> **EXERCISE AIM**
The entries are to be reproduced word for word, with all images left out.

· · · · · · ·

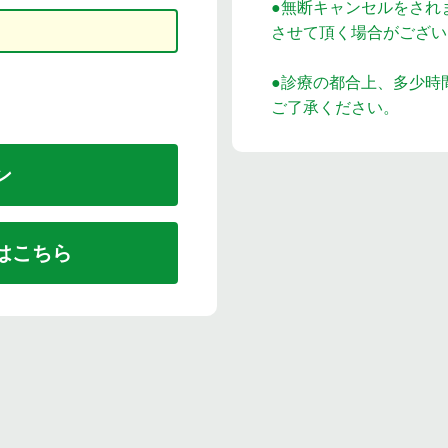
●無断キャンセルをされ
させて頂く場合がござい
●診療の都合上、多少時
ご了承ください。
はこちら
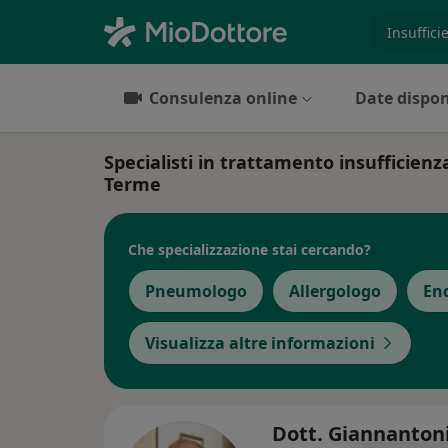
es. prest
Consulenza online
Date dispon
Specialisti in trattamento insufficien
Terme
Che specializzazione stai cercando?
Pneumologo
Allergologo
En
Visualizza altre informazioni
Dott. Giannanton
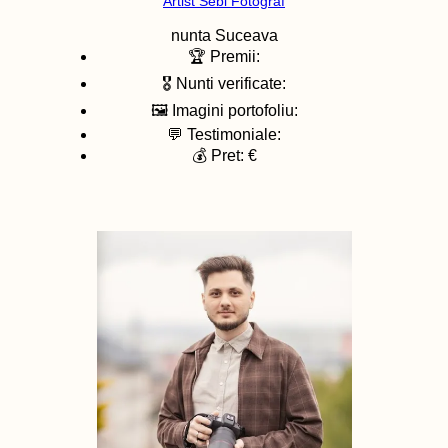
Artist Sebi Fotograf
nunta
Suceava
🏆 Premii:
🎖️ Nunti verificate:
🖼️ Imagini portofoliu:
💬 Testimoniale:
💰 Pret: €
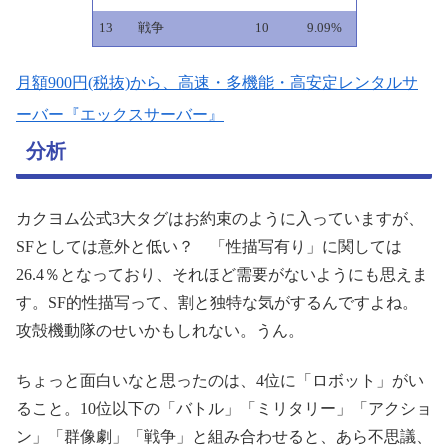
13
戦争
10
9.09%
月額900円(税抜)から、高速・多機能・高安定レンタルサ
ーバー『エックスサーバー』
分析
カクヨム公式3大タグはお約束のように入っていますが、
SFとしては意外と低い？ 「性描写有り」に関しては
26.4％となっており、それほど需要がないようにも思えま
す。SF的性描写って、割と独特な気がするんですよね。
攻殻機動隊のせいかもしれない。うん。
ちょっと面白いなと思ったのは、4位に「ロボット」がい
ること。10位以下の「バトル」「ミリタリー」「アクショ
ン」「群像劇」「戦争」と組み合わせると、あら不思議、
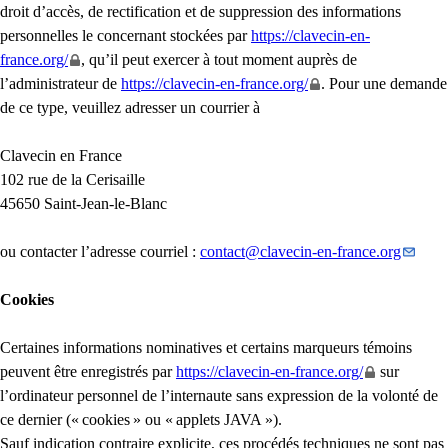
droit d’accès, de rectification et de suppression des informations
personnelles le concernant stockées par
https://clavecin-en-
france.org/
, qu’il peut exercer à tout moment auprès de
l’administrateur de
https://clavecin-en-france.org/
. Pour une demande
de ce type, veuillez adresser un courrier à
Clavecin en France
102 rue de la Cerisaille
45650 Saint-Jean-le-Blanc
ou contacter l’adresse courriel :
contact
@
clavecin-en-france.org
Cookies
Certaines informations nominatives et certains marqueurs témoins
peuvent être enregistrés par
https://clavecin-en-france.org/
sur
l’ordinateur personnel de l’internaute sans expression de la volonté de
ce dernier («
cookies
» ou «
applets
JAVA
»).
Sauf indication contraire explicite, ces procédés techniques ne sont pas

· · · · · · ·

> **EXERCISE RESULT**
●無断キャンセルをされ
させて頂く場合がござい
●診療の都合上、多少時
ご了承ください。
はこちら
es. prest
Consulenza online
Date dispon
Specialisti in trattamento insufficien
Terme
Che specializzazione stai cercando?
Pneumologo
Allergologo
En
Visualizza altre informazioni
Dott. Giannanton
Artist Sebi Fotograf
nunta
Suceava
🏆 Premii:
🎖️ Nunti verificate:
🖼️ Imagini portofoliu:
💬 Testimoniale:
💰 Pret: €
13
戦争
10
9.09%
月額900円(税抜)から、高速・多機能・高安定レンタルサ
ーバー『エックスサーバー』
分析
カクヨム公式3大タグはお約束のように入っていますが、
SFとしては意外と低い？ 「性描写有り」に関しては
26.4％となっており、それほど需要がないようにも思えま
す。SF的性描写って、割と独特な気がするんですよね。
攻殻機動隊のせいかもしれない。うん。
ちょっと面白いなと思ったのは、4位に「ロボット」がい
ること。10位以下の「バトル」「ミリタリー」「アクショ
ン」「群像劇」「戦争」と組み合わせると、あら不思議、
droit d’accès, de rectification et de suppression des informations
personnelles le concernant stockées par
https://clavecin-en-
france.org/
, qu’il peut exercer à tout moment auprès de
l’administrateur de
https://clavecin-en-france.org/
. Pour une demande
de ce type, veuillez adresser un courrier à
Clavecin en France
102 rue de la Cerisaille
45650 Saint-Jean-le-Blanc
ou contacter l’adresse courriel :
contact
@
clavecin-en-france.org
Cookies
Certaines informations nominatives et certains marqueurs témoins
peuvent être enregistrés par
https://clavecin-en-france.org/
sur
l’ordinateur personnel de l’internaute sans expression de la volonté de
ce dernier («
cookies
» ou «
applets
JAVA
»).
Sauf indication contraire explicite, ces procédés techniques ne sont pas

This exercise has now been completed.